Задание A >>
Скопируйте без изменений часть текста о русском искусстве, начиная со слов «Аналитический период привел» и заканчивая словами «Костюмы персонажей оперы.».

Аналитический период привел художников к уничтожению изобразительной живописи. Ларионов создал теорию «лучизма», т. е. не изображение предметов, а лучей, исходящих от них. Кандинский отдался музыкальной живописи, в которой он стенографировал состояния своей души в данный момент с помощью цветовых пятен. Малевич создал супрематизм.

Эль Лисицкий. Папка «Фигурины».
Оформление оперы «Победа над солнцем».
1920–1921. Костюмы персонажей оперы.
Трусливые
Но начинается война, и связь России с Западом прекращается вплоть до сегодняшнего дня. Дальнейшее развитие русского искусства происходит на совершенно изолированных путях. Давайте рассмотрим базис, на котором росло русское искусство в последнее время. Две противоположных силы характеризуют современную Россию и находят свое выражение; близкая к земле, пестрая, еще средневеково изолированная деревня и еще не ясно выраженный, но уже с сильной тенденцией к американизации и необыкновенно быстро растущий город. Художники обратили свое внимание не на цвет, а сконцентрировались на материалах. Характер деревни, ее цветность, замедленный ритм жизни, делающий возможным подробное рассматривание, породили живопись чистого цвета и абстрактных форм. Эти веяния в конце концов кристаллизовались в чисто русской школе супрематизма, о которой мы будем говорить ниже. Влияние города было, конечно, другого рода, и оно приблизило русских художников к западноевропейским, особенно к парижским; они прошли период кубизма и искали его логического продолжения. Мы эти вещи понимали так: художник – это мастер, оперирующий краской как материалом. Абсолютная живопись настаивает на том, что больше нет необходимости записывать холст, перенося на него краску с палитры. Поверхности нужно подготавливать химическим и физическим путем так, чтобы они улавливали чистый спектральный луч и отражали его. Только тогда различные длины волн светового луча будут впечатлять нас чистотой цвета.

Раздел данных >>
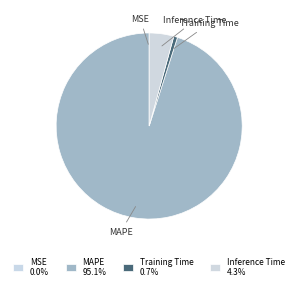

Combined, do MAPE and Inference Time account for over 50%?

Yes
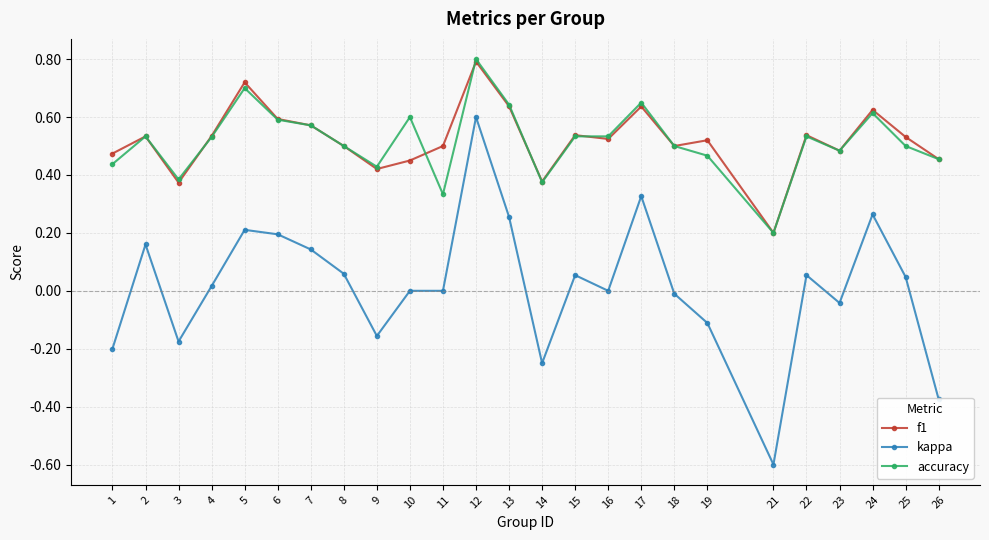

True or false: accuracy has a value of 0.6 at 10.

True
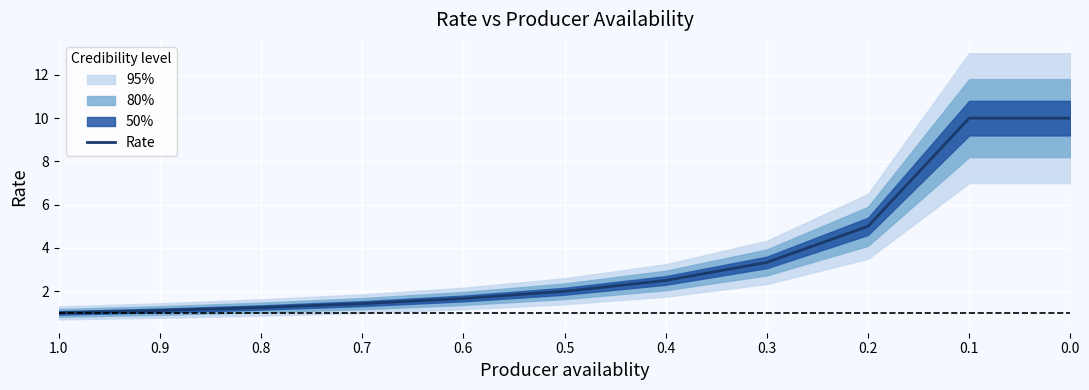

True or false: the data shows 0.6 at 0.4.

False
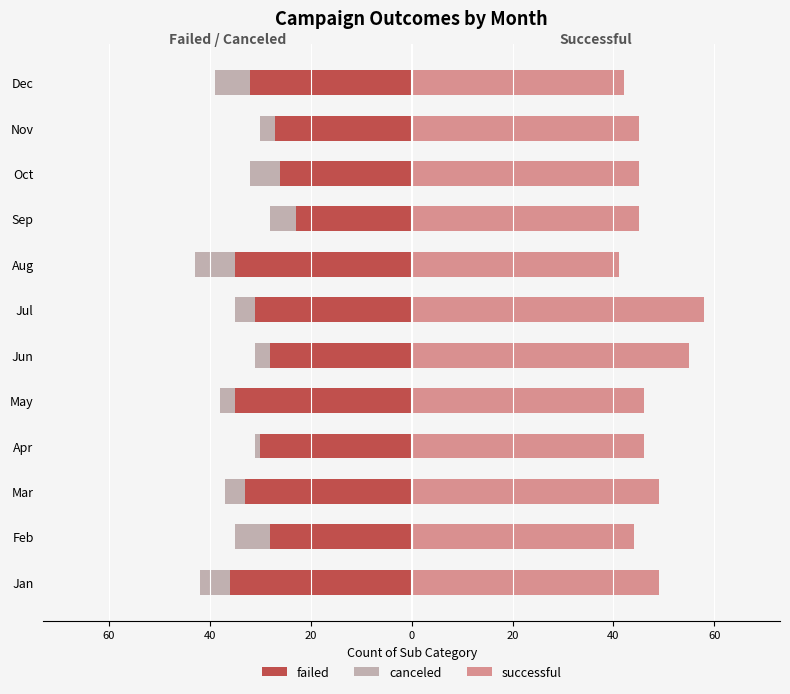

What is the value of the canceled bar at the 4th from the left?

-1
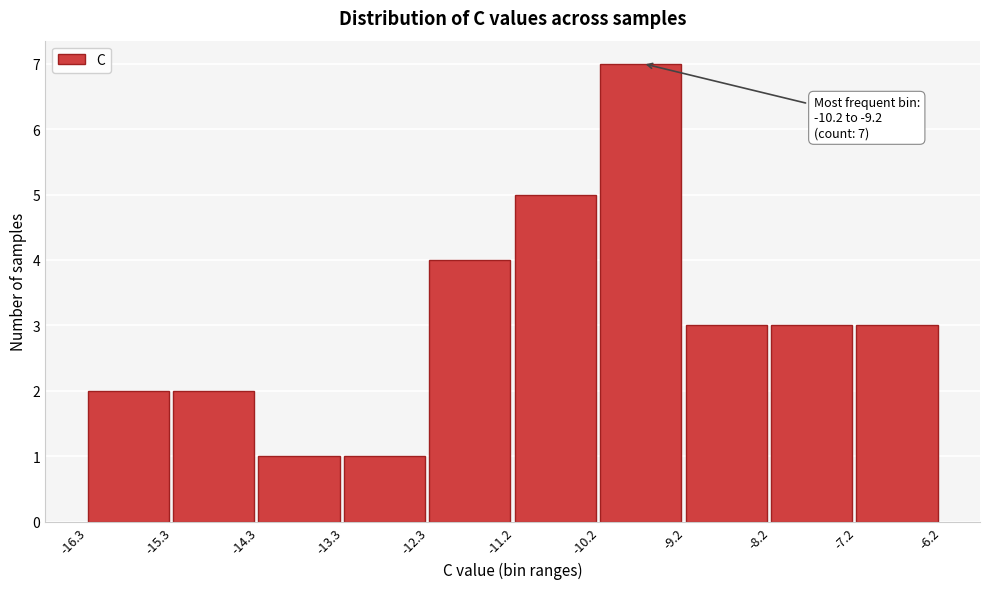

Which range on the x-axis has the tallest bar?

-10.2 to -9.2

Задание B >>
Повторите дословно все строки листинга выше, опустив изображения.

Ответ A >>
Аналитический период привел художников к уничтожению изобразительной живописи. Ларионов создал теорию «лучизма», т. е. не изображение предметов, а лучей, исходящих от них. Кандинский отдался музыкальной живописи, в которой он стенографировал состояния своей души в данный момент с помощью цветовых пятен. Малевич создал супрематизм.

Эль Лисицкий. Папка «Фигурины».
Оформление оперы «Победа над солнцем».
1920–1921. Костюмы персонажей оперы.

Ответ B >>
Combined, do MAPE and Inference Time account for over 50%?

Yes

True or false: accuracy has a value of 0.6 at 10.

True

True or false: the data shows 0.6 at 0.4.

False

What is the value of the canceled bar at the 4th from the left?

-1

Which range on the x-axis has the tallest bar?

-10.2 to -9.2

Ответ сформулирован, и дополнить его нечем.